Unrest on campus in the mid-1960s and early 1970s left a lasting impression on San Fernando Valley State College (now CSUN). Special Collections is home to several books and archival collections that discuss this discord, including two books representing different sides of what is known on campus as the "November 4th Incident."
On November 4, 1968 an on-field incident occurred between an African-American football player and his own (white) coach in which the coach (Markham) assaulted the player. The Black Student Union (BSU), led by CSUN student Archie Chatman, demanded Markham be fired for his actions. A meeting was held between Athletics Director Glenn Arnett and the BSU in which the BSU insisted on speaking with acting campus president Paul Blomgren. Students then occupied the Administration Building on campus (now Bayramian Hall), culminating in an agreement between Blomgren and BSU representatives that included educational reforms.
A 1971 book by Earl Anthony titled The Time of the Furnaces recounts the events surrounding November 4th as told by BSU students. In the telling, students discussed what they considered ongoing, systemic racism on and off campus, and specifically within the Athletics department. They recounted a meeting with Athletics Director Dr. Glenn Arnett, the decision to discuss the matter with Acting President Dr. Paul Blomgren, the walk to the Administration Building, and ensuing events, up to and including their convictions on multiple felonies. Several members of the faculty and administration told the story differently. Many of these versions included terms such as "coerced," "intimidated," and "duress." Dr. Blomgren later said, "It appeared to me that the personal safety of the college personnel was definitely in jeopardy."

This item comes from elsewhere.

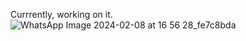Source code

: Currrently, working on it.
![WhatsApp Image 2024-02-08 at 16 56 28_fe7c8bda](https://github.com/wittysam8382/chit-chat-app/assets/101207674/ffce2cca-52e7-4867-ad09-49bef3411687)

The events are also retold in John Broesamle's Suddenly A Giant: A History of CSUN, in this case primarily through the recollections of Dr. Stanley Charnofsky, the (white) director of the Educational Opportunities Program (EOP) who had taken on the role of intermediary between the BSU and other factions on campus. In this version, the BSU wanted both Markham and Arnett fired. Charnofsky confirms Anthony's contention that Arnett passed responsibility to Blomgren but insists he could have dismissed Markham because he was a volunteer.
These events polarized the campus for several years, and their effects were even more long lasting. The negotiations subsequent to the November 4th Incident resulted in an increase in the number of African-American and Chicana/o students admitted to the college as well as the creation of today's Africana Studies and Chicana/o Studies departments.
In addition to these two books Special Collections and Archives holds Broesamle's research files, including several oral interviews conducted specifically for the book, the Campus Unrest and Related Campus Activities Collection, the Dr. Richard Abcarian Campus Unrest Collection, and the Campus Unrest Court Transcripts Collection, which deals with the appeals of many of those convicted on charges related to the "November 4th Incident".